**What to work on**
Please set out each line below exactly as it stands, without the images.

**Supplied information**

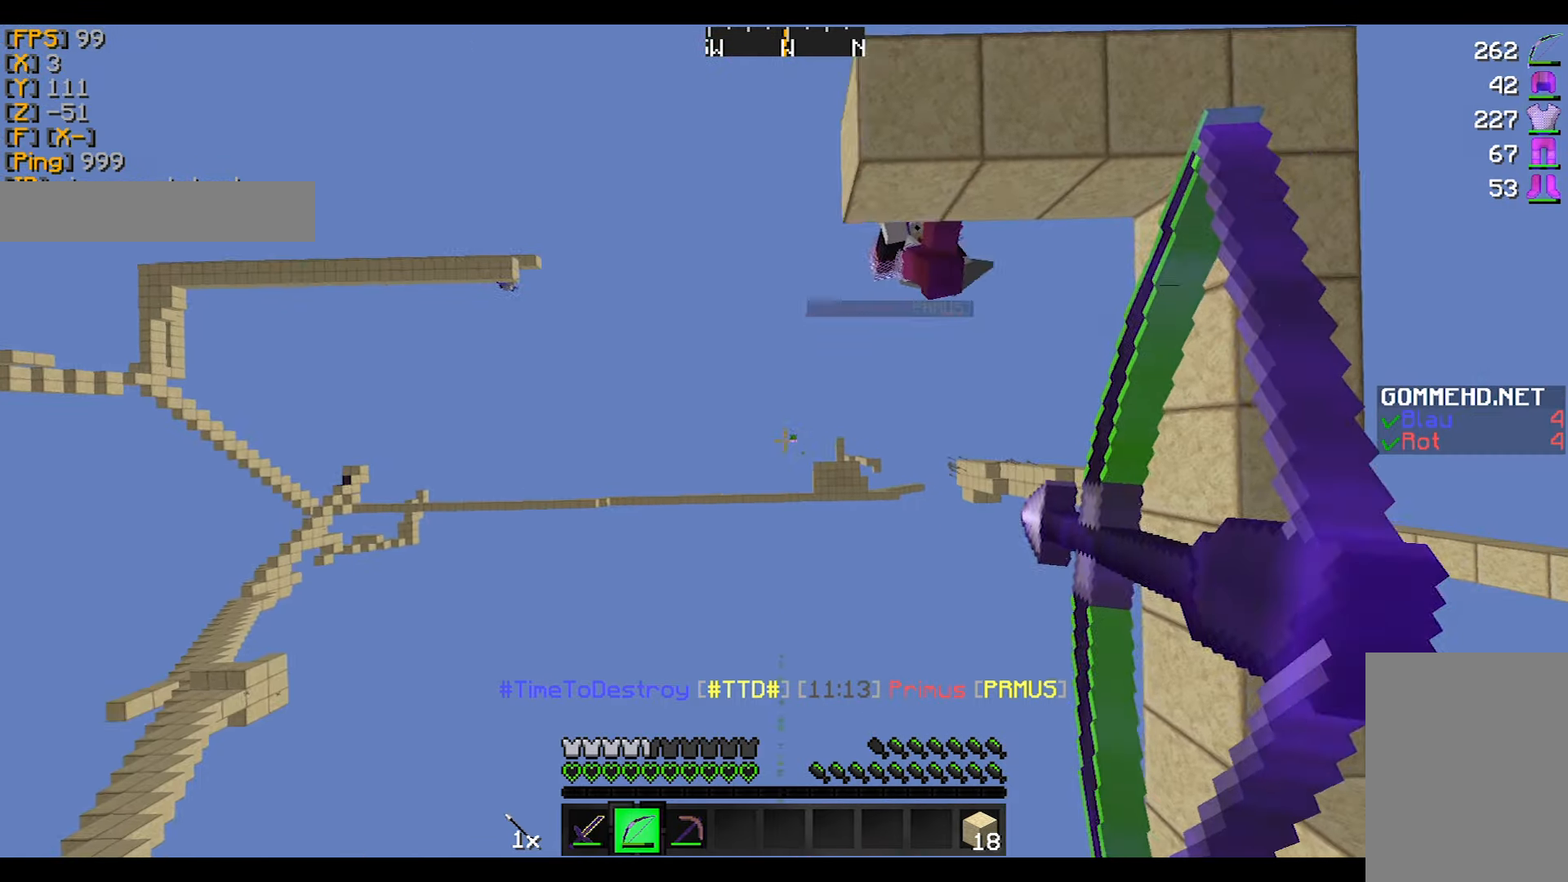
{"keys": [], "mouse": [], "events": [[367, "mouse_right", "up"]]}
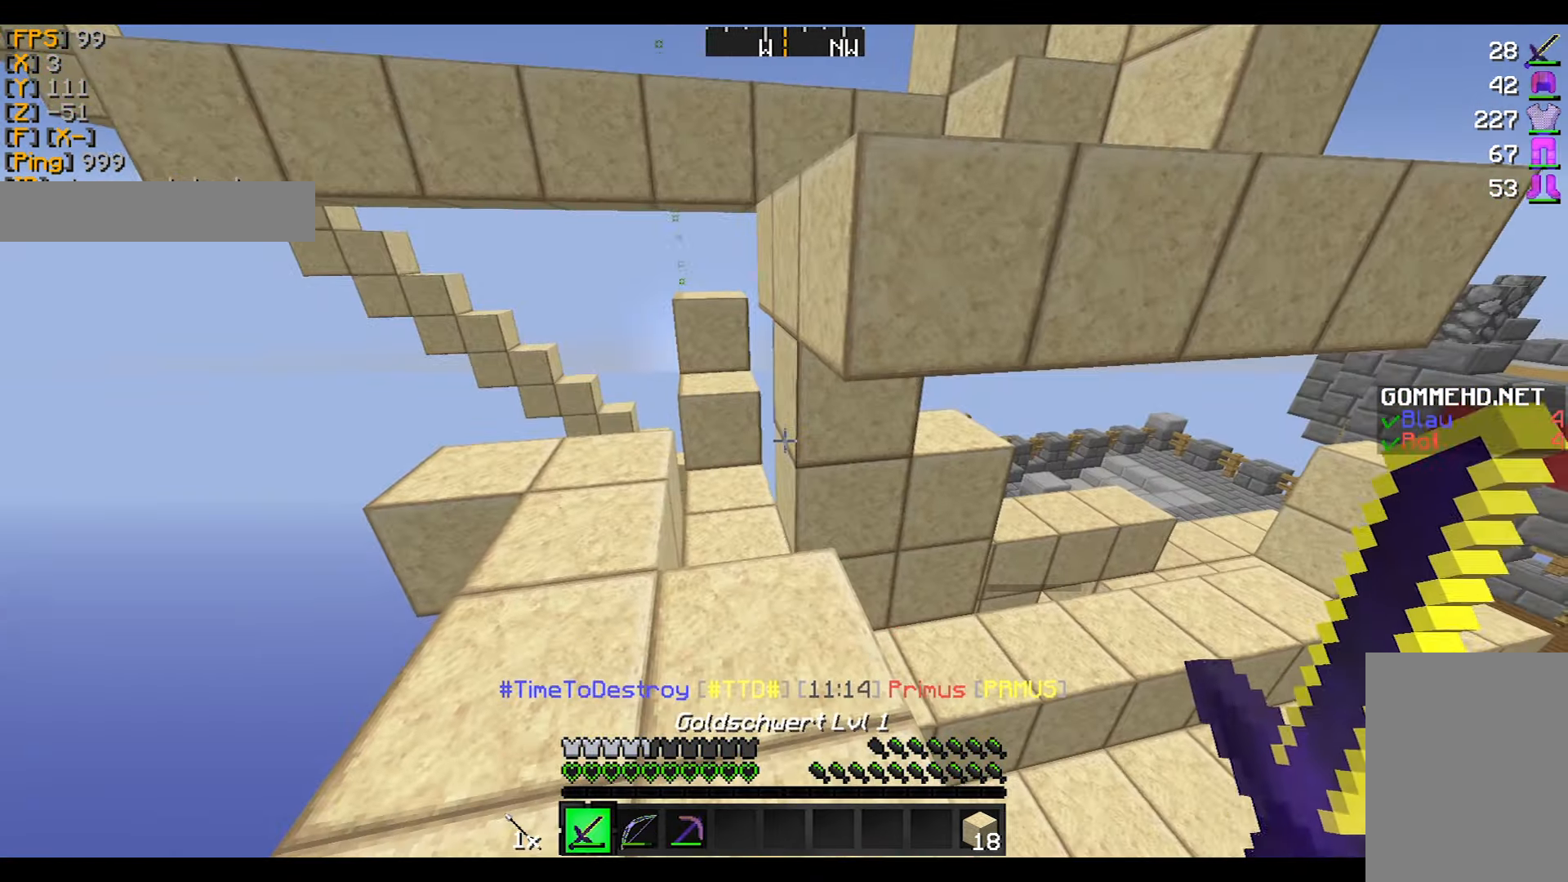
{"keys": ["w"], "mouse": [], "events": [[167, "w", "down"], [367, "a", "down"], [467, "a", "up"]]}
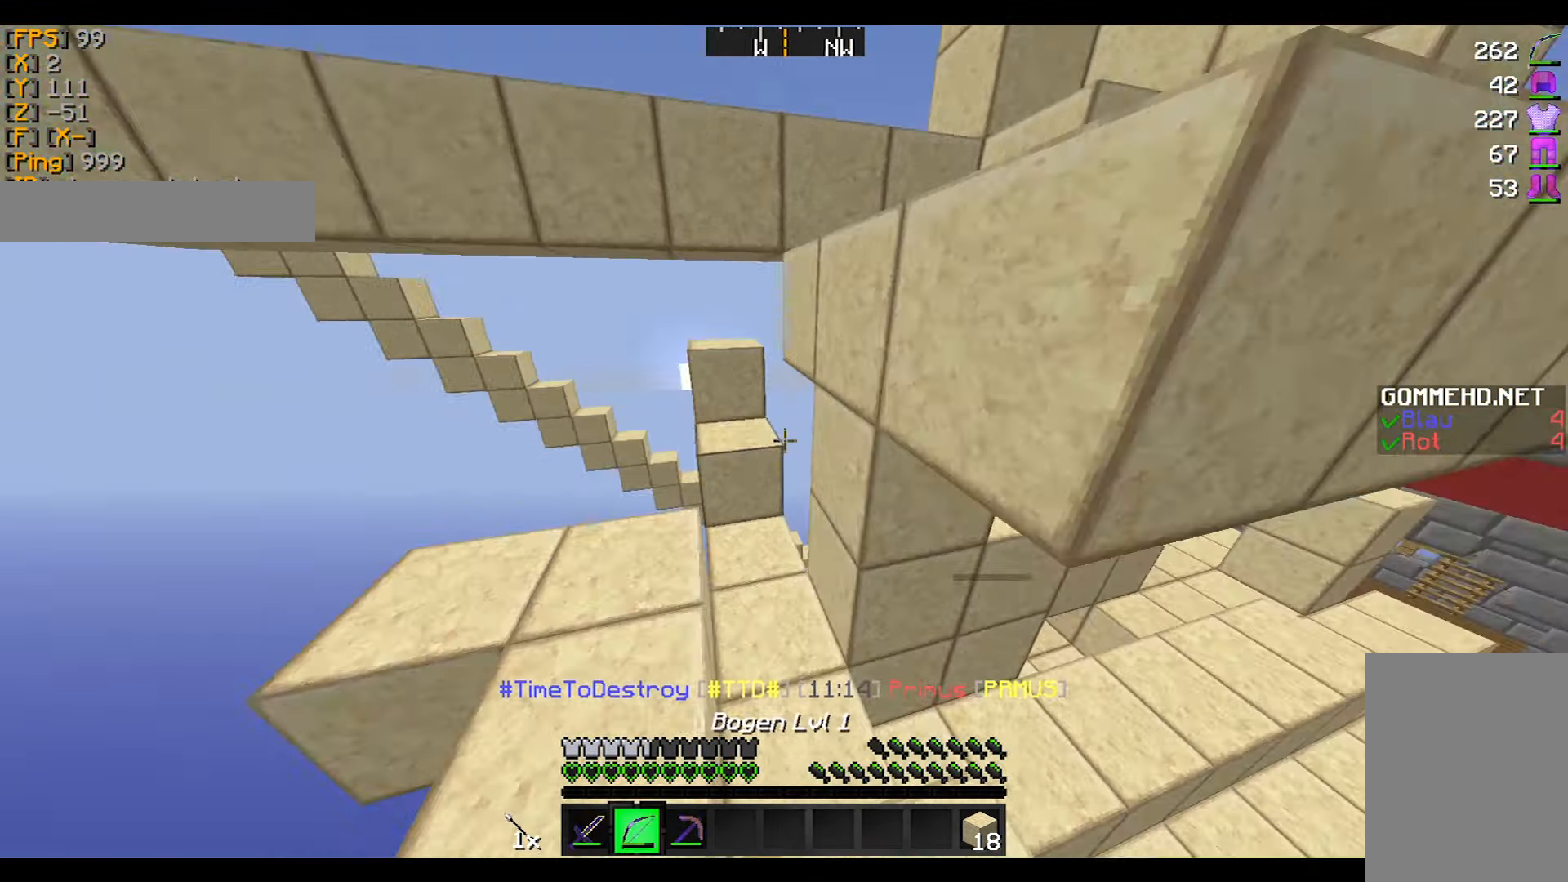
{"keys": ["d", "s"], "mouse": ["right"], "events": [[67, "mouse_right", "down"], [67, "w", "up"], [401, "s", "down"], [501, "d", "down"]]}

**Result of the task**
{"keys": [], "mouse": [], "events": [[367, "mouse_right", "up"]]}
{"keys": ["w"], "mouse": [], "events": [[167, "w", "down"], [367, "a", "down"], [467, "a", "up"]]}
{"keys": ["d", "s"], "mouse": ["right"], "events": [[67, "mouse_right", "down"], [67, "w", "up"], [401, "s", "down"], [501, "d", "down"]]}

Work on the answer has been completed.